In our ESG and climate piece yesterday we discussed rising costs of climate-related actions, with a focus on some of the likely inflation in renewable power costs. The optimists are looking at the Exhibit below, and what were falling module costs through 2020, and concluding that solar installations can grow and that costs can still fall. While the module shipment growth in 2020 was impressive at 33%, some of the forecasts of what will be needed call for a much more dramatic rate of module growth than we saw in 2020.
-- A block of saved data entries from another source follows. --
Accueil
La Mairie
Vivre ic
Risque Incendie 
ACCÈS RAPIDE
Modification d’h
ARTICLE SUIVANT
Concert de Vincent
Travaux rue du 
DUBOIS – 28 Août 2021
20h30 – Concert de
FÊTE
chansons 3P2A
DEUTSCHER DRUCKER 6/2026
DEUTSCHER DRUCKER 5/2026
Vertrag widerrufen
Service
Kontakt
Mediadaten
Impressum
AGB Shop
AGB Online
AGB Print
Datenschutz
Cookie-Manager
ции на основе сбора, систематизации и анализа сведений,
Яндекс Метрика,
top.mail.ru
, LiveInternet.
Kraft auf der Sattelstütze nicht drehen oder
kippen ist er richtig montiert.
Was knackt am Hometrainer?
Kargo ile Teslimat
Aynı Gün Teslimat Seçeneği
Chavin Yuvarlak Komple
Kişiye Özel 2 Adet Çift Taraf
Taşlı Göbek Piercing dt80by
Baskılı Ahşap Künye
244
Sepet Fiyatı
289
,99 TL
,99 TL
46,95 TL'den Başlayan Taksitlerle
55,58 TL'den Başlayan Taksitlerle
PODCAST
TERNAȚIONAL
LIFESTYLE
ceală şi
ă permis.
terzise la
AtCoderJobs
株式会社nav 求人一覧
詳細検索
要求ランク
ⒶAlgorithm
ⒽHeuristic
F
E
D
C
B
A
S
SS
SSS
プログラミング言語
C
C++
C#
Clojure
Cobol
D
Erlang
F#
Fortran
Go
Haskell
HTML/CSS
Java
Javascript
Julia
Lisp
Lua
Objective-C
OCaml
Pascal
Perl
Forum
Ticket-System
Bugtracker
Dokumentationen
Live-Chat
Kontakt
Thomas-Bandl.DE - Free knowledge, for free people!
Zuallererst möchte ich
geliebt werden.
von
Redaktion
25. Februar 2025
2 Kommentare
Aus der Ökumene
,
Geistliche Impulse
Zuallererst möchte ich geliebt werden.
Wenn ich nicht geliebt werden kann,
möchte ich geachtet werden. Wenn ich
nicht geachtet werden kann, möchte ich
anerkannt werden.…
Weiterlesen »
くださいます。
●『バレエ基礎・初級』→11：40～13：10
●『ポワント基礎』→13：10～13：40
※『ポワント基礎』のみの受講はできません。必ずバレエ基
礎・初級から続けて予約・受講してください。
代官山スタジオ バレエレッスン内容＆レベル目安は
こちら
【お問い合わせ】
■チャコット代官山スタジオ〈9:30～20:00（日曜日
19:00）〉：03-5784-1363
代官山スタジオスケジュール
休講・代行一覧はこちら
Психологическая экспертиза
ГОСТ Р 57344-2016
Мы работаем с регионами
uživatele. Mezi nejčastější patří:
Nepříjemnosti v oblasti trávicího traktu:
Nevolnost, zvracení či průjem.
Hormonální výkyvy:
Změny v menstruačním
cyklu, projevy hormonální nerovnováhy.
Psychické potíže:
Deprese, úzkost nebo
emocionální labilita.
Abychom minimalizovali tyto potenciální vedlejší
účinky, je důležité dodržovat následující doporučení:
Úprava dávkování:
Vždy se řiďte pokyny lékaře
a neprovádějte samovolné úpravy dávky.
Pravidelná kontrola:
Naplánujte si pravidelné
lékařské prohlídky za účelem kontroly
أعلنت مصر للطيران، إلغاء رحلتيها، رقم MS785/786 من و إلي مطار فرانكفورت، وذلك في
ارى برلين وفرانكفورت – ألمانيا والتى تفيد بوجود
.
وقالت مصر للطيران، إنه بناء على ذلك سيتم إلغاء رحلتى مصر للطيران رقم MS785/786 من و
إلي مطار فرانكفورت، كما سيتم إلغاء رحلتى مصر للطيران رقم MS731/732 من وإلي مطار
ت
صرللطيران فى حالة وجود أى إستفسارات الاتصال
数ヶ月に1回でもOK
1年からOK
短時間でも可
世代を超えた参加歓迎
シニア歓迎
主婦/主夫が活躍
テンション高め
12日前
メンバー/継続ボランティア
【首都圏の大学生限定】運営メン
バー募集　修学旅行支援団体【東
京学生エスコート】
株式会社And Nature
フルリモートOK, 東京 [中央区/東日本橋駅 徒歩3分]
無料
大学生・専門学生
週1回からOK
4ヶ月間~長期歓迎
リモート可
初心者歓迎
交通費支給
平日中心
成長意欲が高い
Source: EIA – Today In Energy, September 2021
As the Exhibit below shows, module raw material costs are rising in 2021 and this has resulted in a slight increase, so far, in module costs, bucking the ten-year trend. One of the points that we made in the ESG and Climate report was that if module makers need to expand capacity, they will need to be making adequate returns to justify the new capital. In 2021, it appears as if they are absorbing much of their raw material price increase as module prices have not kept pace with input costs. This is unsustainable if further module capacity investment is needed. The other issue to consider is the increased cost of freight to move modules that are mostly made in Asia to regions where the panels are being installed. While we do not expect the peak container rates of 2021 to be sustained, they may settle at a higher rate than we saw pre-Pandemic, and this will add to the delivered cost of modules also versus the history through 2020. We do not believe that module price history, before 2021, is a good proxy/guide for the future.